Finding Innovative Solutions
The Baltimore city fire and ambulance service never turns down a call and must respond, even when many of the calls come from a handful of residents who call over and over again.
Many of those calls tie up medics at the scene and at hospitals. Emergency management crews refer to those patients as frequent fliers, and they’ve identified 115 of them, including Margaret Joyce.
“If the hospital was filled up, they would take me to another one. Sometimes, I would stay there all day, or if I wasn’t feeling too bad, they would bring me home,” said Joyce.

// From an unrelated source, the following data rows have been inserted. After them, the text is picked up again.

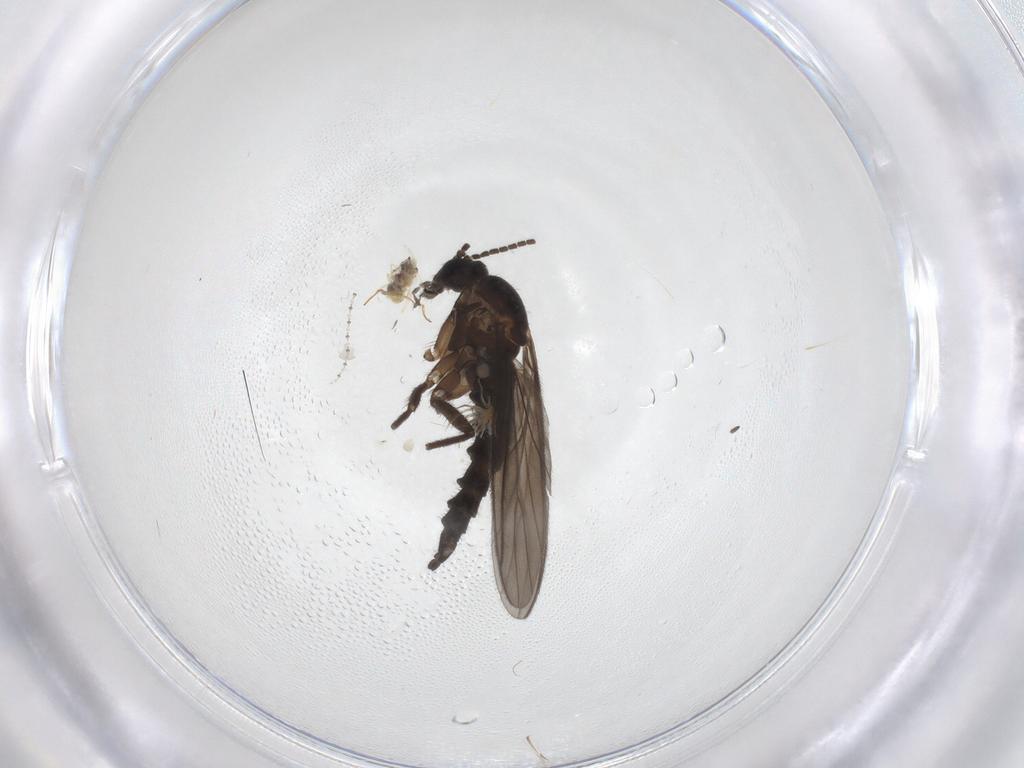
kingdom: Animalia
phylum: Arthropoda
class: Insecta
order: Diptera
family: Sciaridae
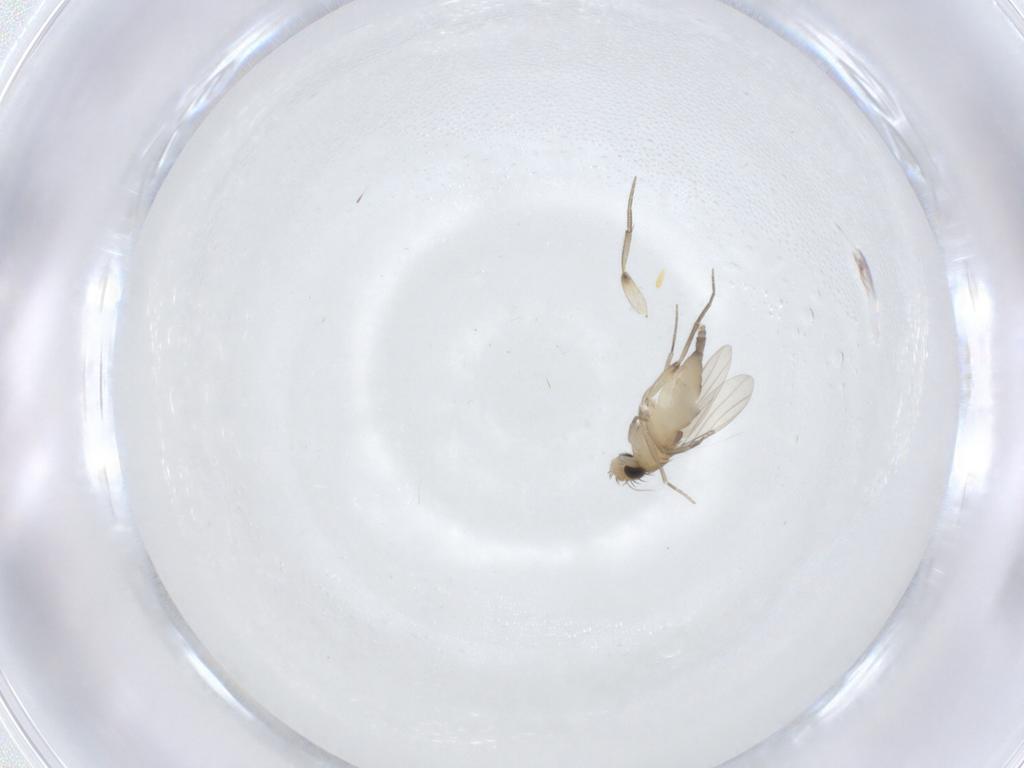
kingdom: Animalia
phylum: Arthropoda
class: Insecta
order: Diptera
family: Phoridae
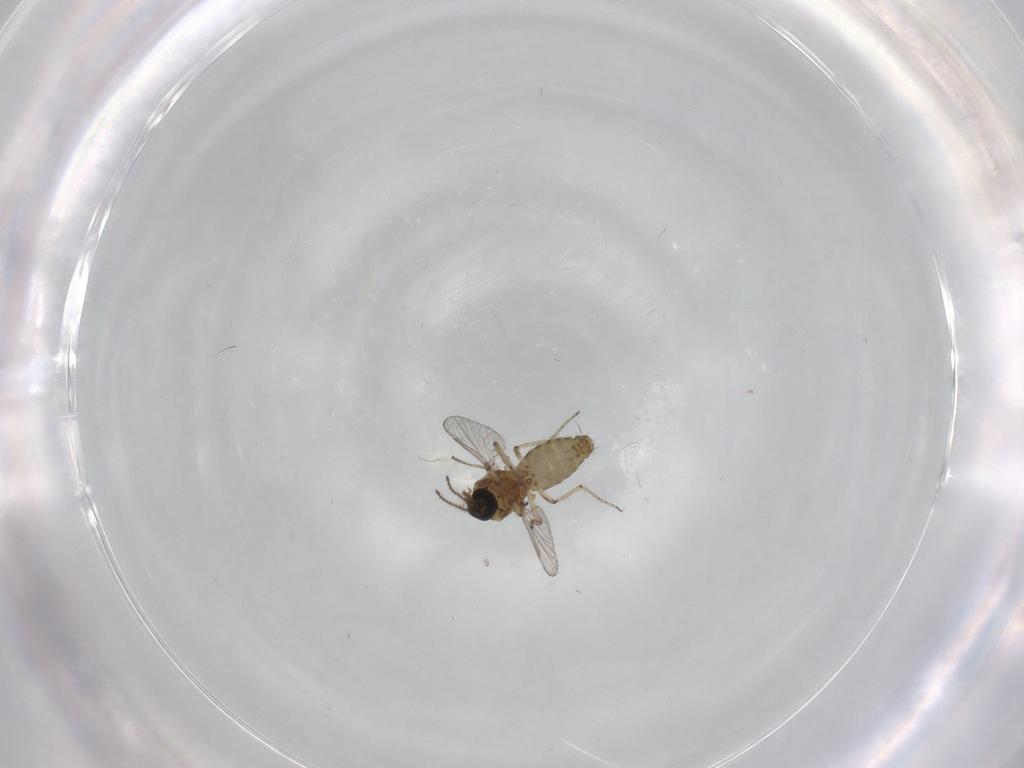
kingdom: Animalia
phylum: Arthropoda
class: Insecta
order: Diptera
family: Ceratopogonidae
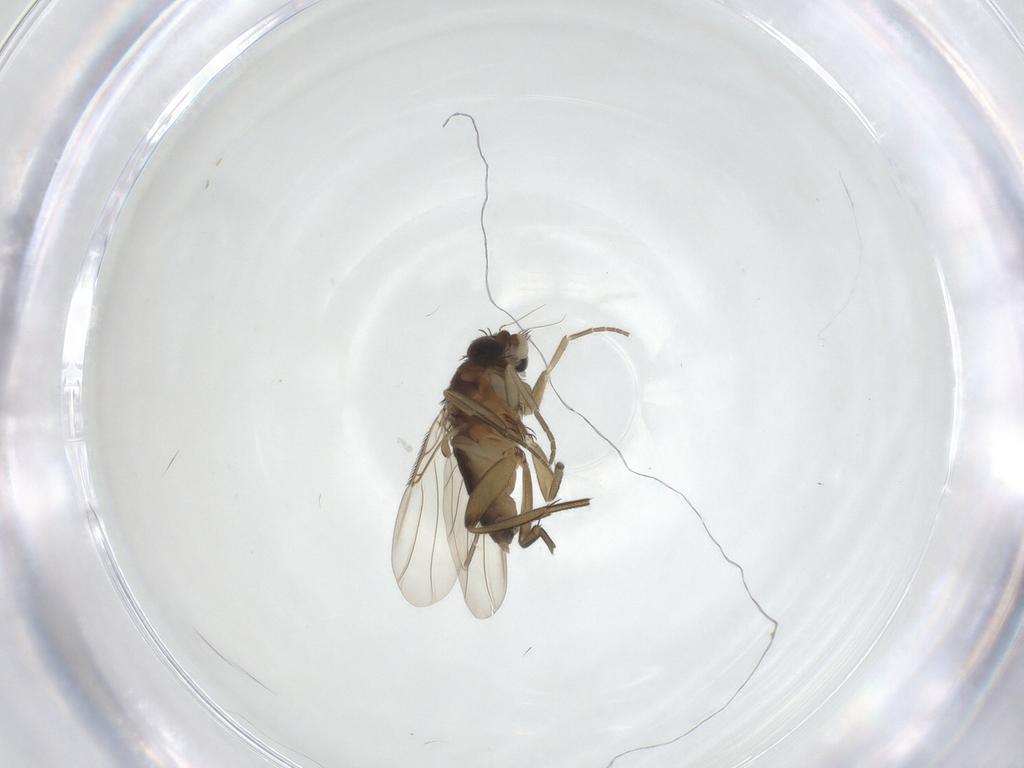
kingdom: Animalia
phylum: Arthropoda
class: Insecta
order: Diptera
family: Phoridae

She said she called for an ambulance 68 times over the last year.
HealthCare Access Maryland linked Joyce and nine other repeat callers to caseworkers under a pilot program called Operation Care. “A lot of people that we worked with just did not have the support they needed on the outside, such as food. Some of our clients needed assistance just around the house,” Kathy Westcoat, President of HCAM, said.
Like the majority of frequent fliers, Joyce has medical insurance through Medicare but needed help navigating the health care system. “I just don’t think we do a very good job of communicating with primary care doctors outside of the hospitals, because there were clear problems with managing people’s care, particularly those with chronic disease such as diabetes and hypertension,” Westcoat said.
“She’s here five days a week. She comes two hours a day now,” Joyce said of her HealthCare Access Maryland caseworker.
The caseworkers assess the circumstances of each frequent 911 caller and provide alternatives to using EMS crews as primary care physicians and a city ambulance as a taxi to the emergency room.
A recent article published in the online version of the Journal of Emergency Medicine reported a 32% reduction in calls along with over $14,000 savings to the City Fire Department in just 12 weeks.
“Now, instead of calling 911, they call us when they have a problem and it is a much less expensive way to go,” Westcoat said.
There are still more than 100 others who were identified as frequent fliers but Operation Care, now a permanent program at HCAM, is beginning to make a difference by connecting people to the care they need in the community.